John Knox

John Knox was born in Haddington, near Edinburgh, in about 1514 or 1515. He was orphaned at an early age, but his relatives sent him to St Andrews University and when he graduated he became a priest, working as a notary apostolic (ecclesiastical lawyer) and then as tutor to two young boys. Listening to the Reformer George Wishart preach, he converted to Protestantism.

In 1546 Wishart was arrested, tried by a Church court presided over by Cardinal Beaton and burned at the stake. Two months later, a group of Protestants broke into St Andrews Castle and murdered Beaton. They then held the Castle and were joined by supporters of Wishart, including Knox. A lengthy siege by the Scottish army ensued until a French fleet, summoned by the Dowager Queen Mary of Guise, captured the Castle and carried off Knox and his colleagues to serve as slaves in their galleys.

When he was finally released, it was too dangerous for Knox to return to Scotland. Instead, he travelled to England and was appointed pastor of Berwick-on-Tweed. There he gained such fame that he preached before King Edward VI of England, became an influential figure in the English Protestant Church and was invited to become Bishop of Rochester. He refused. Edward VI was dying and everyone knew that he would be succeeded by his Catholic sister, Mary Tudor. When that happened, and she began to persecute Protestants, Knox moved to the safety of Geneva, becoming the friend and disciple of John Calvin and serving as minister to a congregation of fellow exiles. There he wrote his First Blast of the Trumpet against the Monstrous Regiment of Women, urging subjects to depose ‘ungodly’ female monarchs.
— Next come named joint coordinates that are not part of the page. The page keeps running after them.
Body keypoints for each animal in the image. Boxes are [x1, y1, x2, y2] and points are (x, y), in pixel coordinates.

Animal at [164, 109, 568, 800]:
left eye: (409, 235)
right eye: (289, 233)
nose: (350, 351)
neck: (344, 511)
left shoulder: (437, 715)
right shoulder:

The Scottish Lords, determined to make Scotland a Protestant country, invited him back to lead them. Many of their motives were secular rather than religious, but Knox’s preaching inspired them. They finally triumphed after the death of Mary of Guise in 1560 and Scotland became an officially Protestant country. When Mary, Queen of Scots came back from France the following year, Knox was convinced that she intended to make the country Catholic once more, and preached vigorously against her. She summoned him to her Palace of Holyroodhouse to confront him, but there could be no meeting of minds between them. In 1568 Queen Mary fled to England after her defeat by her Scottish enemies at the Battle of Langside. Knox continued to serve as minister of St Giles’. His much loved first wife, the English Marjorie Bowes, had died leaving him with two small sons but he had remarried and now had three daughters. However, his health was failing and he died on 24 November 1572.